Top of Supplied information

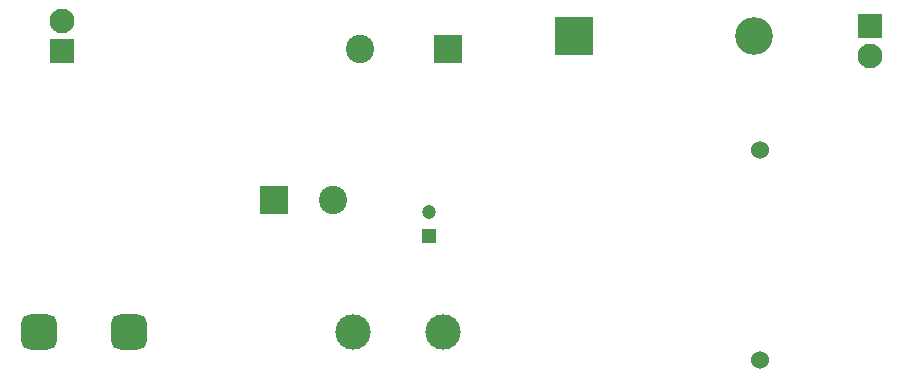
<source format=gbr>
%TF.GenerationSoftware,KiCad,Pcbnew,7.0.7*%
%TF.CreationDate,2023-09-13T14:26:25-04:00*%
%TF.ProjectId,Alim12,416c696d-3132-42e6-9b69-6361645f7063,rev?*%
%TF.SameCoordinates,Original*%
%TF.FileFunction,Soldermask,Bot*%
%TF.FilePolarity,Negative*%
%FSLAX46Y46*%
G04 Gerber Fmt 4.6, Leading zero omitted, Abs format (unit mm)*
G04 Created by KiCad (PCBNEW 7.0.7) date 2023-09-13 14:26:25*
%MOMM*%
%LPD*%
G01*
G04 APERTURE LIST*
G04 Aperture macros list*
%AMRoundRect*
0 Rectangle with rounded corners*
0 $1 Rounding radius*
0 $2 $3 $4 $5 $6 $7 $8 $9 X,Y pos of 4 corners*
0 Add a 4 corners polygon primitive as box body*
4,1,4,$2,$3,$4,$5,$6,$7,$8,$9,$2,$3,0*
0 Add four circle primitives for the rounded corners*
1,1,$1+$1,$2,$3*
1,1,$1+$1,$4,$5*
1,1,$1+$1,$6,$7*
1,1,$1+$1,$8,$9*
0 Add four rect primitives between the rounded corners*
20,1,$1+$1,$2,$3,$4,$5,0*
20,1,$1+$1,$4,$5,$6,$7,0*
20,1,$1+$1,$6,$7,$8,$9,0*
20,1,$1+$1,$8,$9,$2,$3,0*%
G04 Aperture macros list end*
%ADD10R,2.400000X2.400000*%
%ADD11C,2.400000*%
%ADD12R,2.100000X2.100000*%
%ADD13C,2.100000*%
%ADD14C,1.524000*%
%ADD15RoundRect,0.750000X-0.750000X-0.750000X0.750000X-0.750000X0.750000X0.750000X-0.750000X0.750000X0*%
%ADD16C,3.000000*%
%ADD17R,3.200000X3.200000*%
%ADD18O,3.200000X3.200000*%
%ADD19R,1.200000X1.200000*%
%ADD20C,1.200000*%
G04 APERTURE END LIST*
D10*
%TO.C,C3*%
X139160000Y-96030000D03*
D11*
X131660000Y-96030000D03*
%TD*%
D12*
%TO.C,J3*%
X174820000Y-94090000D03*
D13*
X174820000Y-96630000D03*
%TD*%
D10*
%TO.C,C1*%
X124350000Y-108830000D03*
D11*
X129350000Y-108830000D03*
%TD*%
D14*
%TO.C,L1*%
X165530000Y-122370000D03*
X165530000Y-104590000D03*
%TD*%
D12*
%TO.C,J1*%
X106470000Y-96220000D03*
D13*
X106470000Y-93680000D03*
%TD*%
D15*
%TO.C,F1*%
X104515000Y-120030000D03*
X112135000Y-120030000D03*
D16*
X131105000Y-120030000D03*
X138725000Y-120030000D03*
%TD*%
D17*
%TO.C,D1*%
X149820000Y-94970000D03*
D18*
X165060000Y-94970000D03*
%TD*%
D19*
%TO.C,C2*%
X137490000Y-111832599D03*
D20*
X137490000Y-109832599D03*
%TD*%
M02*

</source>
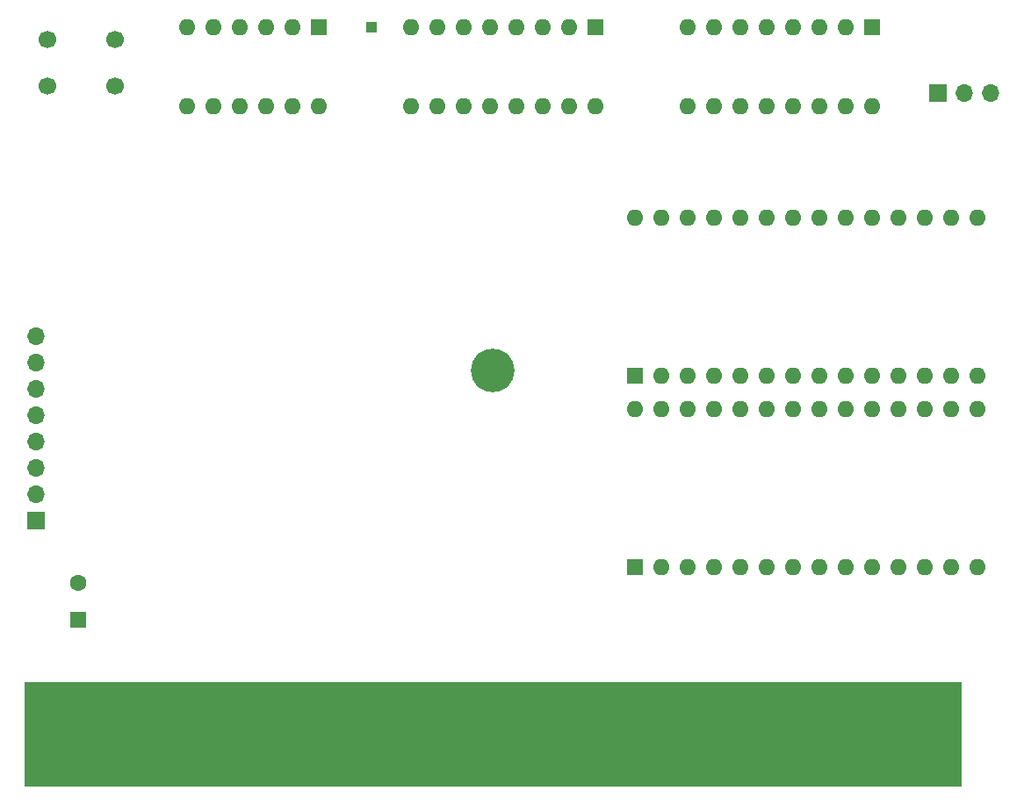
<source format=gbr>
%TF.GenerationSoftware,KiCad,Pcbnew,(5.1.10)-1*%
%TF.CreationDate,2022-08-23T18:53:09-04:00*%
%TF.ProjectId,VIC20HyperExpanderSMDRev2,56494332-3048-4797-9065-72457870616e,2*%
%TF.SameCoordinates,Original*%
%TF.FileFunction,Soldermask,Bot*%
%TF.FilePolarity,Negative*%
%FSLAX46Y46*%
G04 Gerber Fmt 4.6, Leading zero omitted, Abs format (unit mm)*
G04 Created by KiCad (PCBNEW (5.1.10)-1) date 2022-08-23 18:53:09*
%MOMM*%
%LPD*%
G01*
G04 APERTURE LIST*
%ADD10C,0.100000*%
%ADD11O,1.600000X1.600000*%
%ADD12R,1.600000X1.600000*%
%ADD13R,2.250000X9.500000*%
%ADD14C,4.200000*%
%ADD15C,1.600000*%
%ADD16R,1.700000X1.700000*%
%ADD17O,1.700000X1.700000*%
%ADD18R,1.000000X1.000000*%
%ADD19C,1.700000*%
G04 APERTURE END LIST*
D10*
%TO.C,X1*%
G36*
X92314000Y-123947000D02*
G01*
X182514000Y-123947000D01*
X182514000Y-113997000D01*
X92314000Y-113997000D01*
X92314000Y-123947000D01*
G37*
X92314000Y-123947000D02*
X182514000Y-123947000D01*
X182514000Y-113997000D01*
X92314000Y-113997000D01*
X92314000Y-123947000D01*
%TD*%
D11*
%TO.C,IC3*%
X151130000Y-87630000D03*
X184150000Y-102870000D03*
X153670000Y-87630000D03*
X181610000Y-102870000D03*
X156210000Y-87630000D03*
X179070000Y-102870000D03*
X158750000Y-87630000D03*
X176530000Y-102870000D03*
X161290000Y-87630000D03*
X173990000Y-102870000D03*
X163830000Y-87630000D03*
X171450000Y-102870000D03*
X166370000Y-87630000D03*
X168910000Y-102870000D03*
X168910000Y-87630000D03*
X166370000Y-102870000D03*
X171450000Y-87630000D03*
X163830000Y-102870000D03*
X173990000Y-87630000D03*
X161290000Y-102870000D03*
X176530000Y-87630000D03*
X158750000Y-102870000D03*
X179070000Y-87630000D03*
X156210000Y-102870000D03*
X181610000Y-87630000D03*
X153670000Y-102870000D03*
X184150000Y-87630000D03*
D12*
X151130000Y-102870000D03*
%TD*%
D11*
%TO.C,IC2*%
X151130000Y-69215000D03*
X184150000Y-84455000D03*
X153670000Y-69215000D03*
X181610000Y-84455000D03*
X156210000Y-69215000D03*
X179070000Y-84455000D03*
X158750000Y-69215000D03*
X176530000Y-84455000D03*
X161290000Y-69215000D03*
X173990000Y-84455000D03*
X163830000Y-69215000D03*
X171450000Y-84455000D03*
X166370000Y-69215000D03*
X168910000Y-84455000D03*
X168910000Y-69215000D03*
X166370000Y-84455000D03*
X171450000Y-69215000D03*
X163830000Y-84455000D03*
X173990000Y-69215000D03*
X161290000Y-84455000D03*
X176530000Y-69215000D03*
X158750000Y-84455000D03*
X179070000Y-69215000D03*
X156210000Y-84455000D03*
X181610000Y-69215000D03*
X153670000Y-84455000D03*
X184150000Y-69215000D03*
D12*
X151130000Y-84455000D03*
%TD*%
D13*
%TO.C,X1*%
X99794000Y-118697000D03*
X103754000Y-118697000D03*
X135434000Y-118697000D03*
X107714000Y-118697000D03*
X111674000Y-118697000D03*
X139394000Y-118697000D03*
X151274000Y-118697000D03*
X119594000Y-118697000D03*
X131474000Y-118697000D03*
X143354000Y-118697000D03*
X159194000Y-118697000D03*
X147314000Y-118697000D03*
X115634000Y-118697000D03*
X123554000Y-118697000D03*
X127514000Y-118697000D03*
X155234000Y-118697000D03*
X163154000Y-118697000D03*
X167114000Y-118697000D03*
X171074000Y-118697000D03*
X175034000Y-118697000D03*
D14*
X137414000Y-83947000D03*
%TD*%
D12*
%TO.C,C1*%
X97472500Y-107950000D03*
D15*
X97472500Y-104450000D03*
%TD*%
D16*
%TO.C,JP1*%
X180340000Y-57150000D03*
D17*
X182880000Y-57150000D03*
X185420000Y-57150000D03*
%TD*%
D11*
%TO.C,SW2*%
X147320000Y-58420000D03*
X129540000Y-50800000D03*
X144780000Y-58420000D03*
X132080000Y-50800000D03*
X142240000Y-58420000D03*
X134620000Y-50800000D03*
X139700000Y-58420000D03*
X137160000Y-50800000D03*
X137160000Y-58420000D03*
X139700000Y-50800000D03*
X134620000Y-58420000D03*
X142240000Y-50800000D03*
X132080000Y-58420000D03*
X144780000Y-50800000D03*
X129540000Y-58420000D03*
D12*
X147320000Y-50800000D03*
%TD*%
%TO.C,SW3*%
X173990000Y-50800000D03*
D11*
X156210000Y-58420000D03*
X171450000Y-50800000D03*
X158750000Y-58420000D03*
X168910000Y-50800000D03*
X161290000Y-58420000D03*
X166370000Y-50800000D03*
X163830000Y-58420000D03*
X163830000Y-50800000D03*
X166370000Y-58420000D03*
X161290000Y-50800000D03*
X168910000Y-58420000D03*
X158750000Y-50800000D03*
X171450000Y-58420000D03*
X156210000Y-50800000D03*
X173990000Y-58420000D03*
%TD*%
D12*
%TO.C,SW4*%
X120650000Y-50800000D03*
D11*
X107950000Y-58420000D03*
X118110000Y-50800000D03*
X110490000Y-58420000D03*
X115570000Y-50800000D03*
X113030000Y-58420000D03*
X113030000Y-50800000D03*
X115570000Y-58420000D03*
X110490000Y-50800000D03*
X118110000Y-58420000D03*
X107950000Y-50800000D03*
X120650000Y-58420000D03*
%TD*%
D18*
%TO.C,J2*%
X125730000Y-50800000D03*
%TD*%
D16*
%TO.C,J1*%
X93345000Y-98425000D03*
D17*
X93345000Y-95885000D03*
X93345000Y-93345000D03*
X93345000Y-90805000D03*
X93345000Y-88265000D03*
X93345000Y-85725000D03*
X93345000Y-83185000D03*
X93345000Y-80645000D03*
%TD*%
D19*
%TO.C,SW1*%
X94465000Y-52015000D03*
X100965000Y-52015000D03*
X94465000Y-56515000D03*
X100965000Y-56515000D03*
%TD*%
M02*

</source>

Bottom of Supplied information

Job: Copy, word for word, the entries above from the first line to the line that holds "0 Rectangle with rounded corners*". Drop the pictures.

Task response:
<source format=gbr>
%TF.GenerationSoftware,KiCad,Pcbnew,7.0.7*%
%TF.CreationDate,2023-09-13T14:26:25-04:00*%
%TF.ProjectId,Alim12,416c696d-3132-42e6-9b69-6361645f7063,rev?*%
%TF.SameCoordinates,Original*%
%TF.FileFunction,Soldermask,Bot*%
%TF.FilePolarity,Negative*%
%FSLAX46Y46*%
G04 Gerber Fmt 4.6, Leading zero omitted, Abs format (unit mm)*
G04 Created by KiCad (PCBNEW 7.0.7) date 2023-09-13 14:26:25*
%MOMM*%
%LPD*%
G01*
G04 APERTURE LIST*
G04 Aperture macros list*
%AMRoundRect*
0 Rectangle with rounded corners*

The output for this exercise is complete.